AMD’s target market for the new Milan-X chips are customers who need to maximize per-core performance; specifically, the subset of workloads that benefit from the additional cache. This is why Milan-X chips are not a full replacement for EPYC 70F3 chips, as not all workloads will respond to the additional cache. Thus, the two lines will share the top spot as AMD’s fastest core EPYC SKUs.
For its part, AMD is particularly launching the new chips in the CAD/CAM market, for tasks such as finite element analysis and the automation of electronic design. According to the company, they saw a more than 66% increase in RTL verification speeds on Synopsys’ VCS verification software in an apples-to-apples comparison between Milan processors with and without V-cache. As with other chips that incorporate larger caches, the greatest benefits will be found in workloads that overflow contemporary-sized caches, but fit perfectly into the larger cache. Minimizing costly trips to main memory means processor cores can continue to operate much more often.

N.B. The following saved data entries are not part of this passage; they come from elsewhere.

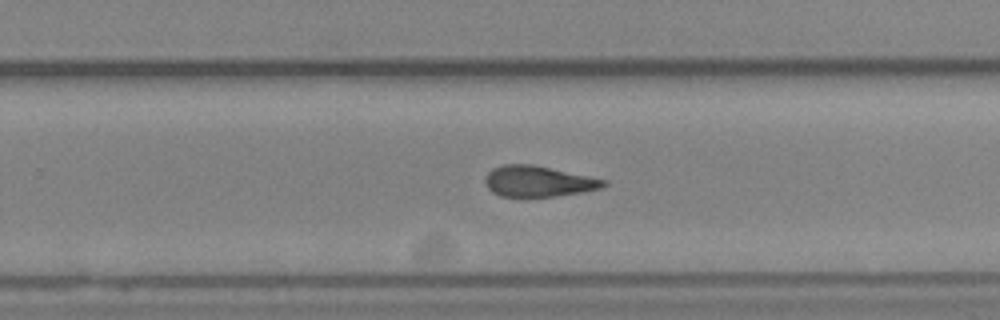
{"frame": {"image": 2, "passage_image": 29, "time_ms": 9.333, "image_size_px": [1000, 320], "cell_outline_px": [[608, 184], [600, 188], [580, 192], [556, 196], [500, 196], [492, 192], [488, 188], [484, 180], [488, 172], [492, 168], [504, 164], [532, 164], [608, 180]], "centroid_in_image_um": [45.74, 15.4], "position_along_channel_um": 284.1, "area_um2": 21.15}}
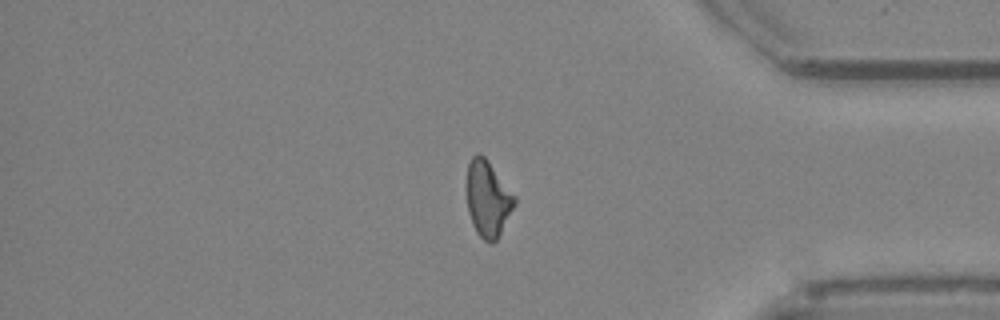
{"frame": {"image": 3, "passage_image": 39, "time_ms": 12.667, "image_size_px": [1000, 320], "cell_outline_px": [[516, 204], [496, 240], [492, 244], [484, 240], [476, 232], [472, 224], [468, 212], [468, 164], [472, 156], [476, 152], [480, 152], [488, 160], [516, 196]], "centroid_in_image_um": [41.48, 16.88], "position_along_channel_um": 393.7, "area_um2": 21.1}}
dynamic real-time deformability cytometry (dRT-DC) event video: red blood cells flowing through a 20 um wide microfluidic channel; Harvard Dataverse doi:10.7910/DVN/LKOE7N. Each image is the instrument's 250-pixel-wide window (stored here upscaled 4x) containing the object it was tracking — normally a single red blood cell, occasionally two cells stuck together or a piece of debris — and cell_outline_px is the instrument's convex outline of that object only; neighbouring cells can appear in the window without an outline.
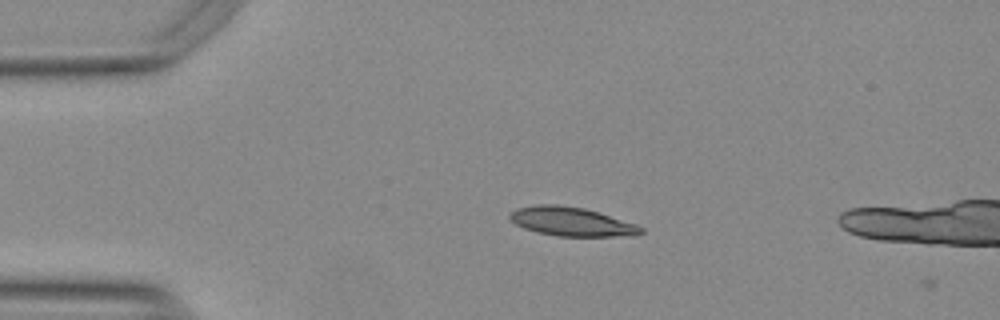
{"species": "Egyptian fruit bat (a non-hibernating species)", "species_latin": "Rousettus aegyptiacus", "temperature_condition": "warm", "stored_images_in_passage": 4, "camera_frame_rate_fps": 3000, "um_per_image_px": 0.085, "animal": {"sex": "female"}, "frame": {"image": 1, "passage_image": 3, "time_ms": 0.667, "image_size_px": [1000, 320], "cell_outline_px": [[644, 232], [636, 236], [556, 236], [536, 232], [524, 228], [516, 224], [508, 216], [516, 208], [536, 204], [556, 204], [584, 208], [600, 212], [636, 224], [644, 228]], "centroid_in_image_um": [48.61, 18.84], "position_along_channel_um": 36.4, "area_um2": 22.25}}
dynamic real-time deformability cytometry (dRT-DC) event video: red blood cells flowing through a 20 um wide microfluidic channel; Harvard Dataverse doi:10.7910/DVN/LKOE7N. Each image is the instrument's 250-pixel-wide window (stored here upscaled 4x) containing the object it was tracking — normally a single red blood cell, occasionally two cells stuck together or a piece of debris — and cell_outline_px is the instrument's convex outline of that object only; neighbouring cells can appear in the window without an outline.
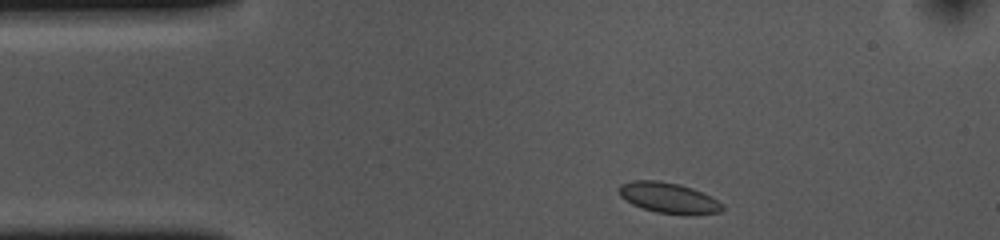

Microsoft found something similar last year, when they unveiled a public preview of its Azure HBv3 virtual machines in November. At the time, the company was releasing some performance numbers from its internal testing, mostly on HPC-related workloads. In comparing Milan-X directly to Milan, Microsoft used data from EPYC 7003 and EPYC 7003-X in its VM HBv3 platforms. It should also be noted that the tests were performed on dual-socket systems, as all EPYC 7003-X processors announced today could be used in both 1P and 2P deployments.
The performance data published by Microsoft Azure is encouraging, and through its internal testing, it appears that the additional L3 cache is playing a significant role. In Computational Fluid Dynamics it was noted that there was better speed with less elements, so this needs to be taken into consideration. Microsoft said that with its current HBv3 series, customers can expect maximum gains of up to 80% in computational fluid dynamics performance over previous HBv3 VM systems with Milan.
In conclusion, AMD’s EPYC 7003-X processors are now generally available to the public. With prices listed on a 1K unit order basis, AMD says the EPYC 7773X with 64C/128T will be available for around $8800, while the 32C/64T model, the EPYC 7573X, will cost around $5590. Going down, the EPYC 7473X with 24C/48T will cost $3900, and the entry EPYC 7373X with 16C/32T will cost a bit more with a cost of $4185.
Given the large orders required, the overall retail price is likely to be slightly higher for one unit. Although the majority of AMD’s customers are server and cloud providers, AMD will undoubtedly have customers who buy in bulk. Many of AMD’s major server OEM partners are also expected to start shipping systems using the new chips, including Dell, Supermicro, Lenovo and HPE.
Finally, consumers will have their own chance to get their hands on some AMD V-cache enabled processors next month when AMD’s second V-cache product, the Ryzen 7 5800X3D, is released. The desktop processor is based on a single CCD with a whopping 96MB of available L3 cache, which contrasts well with the much larger EPYC chips.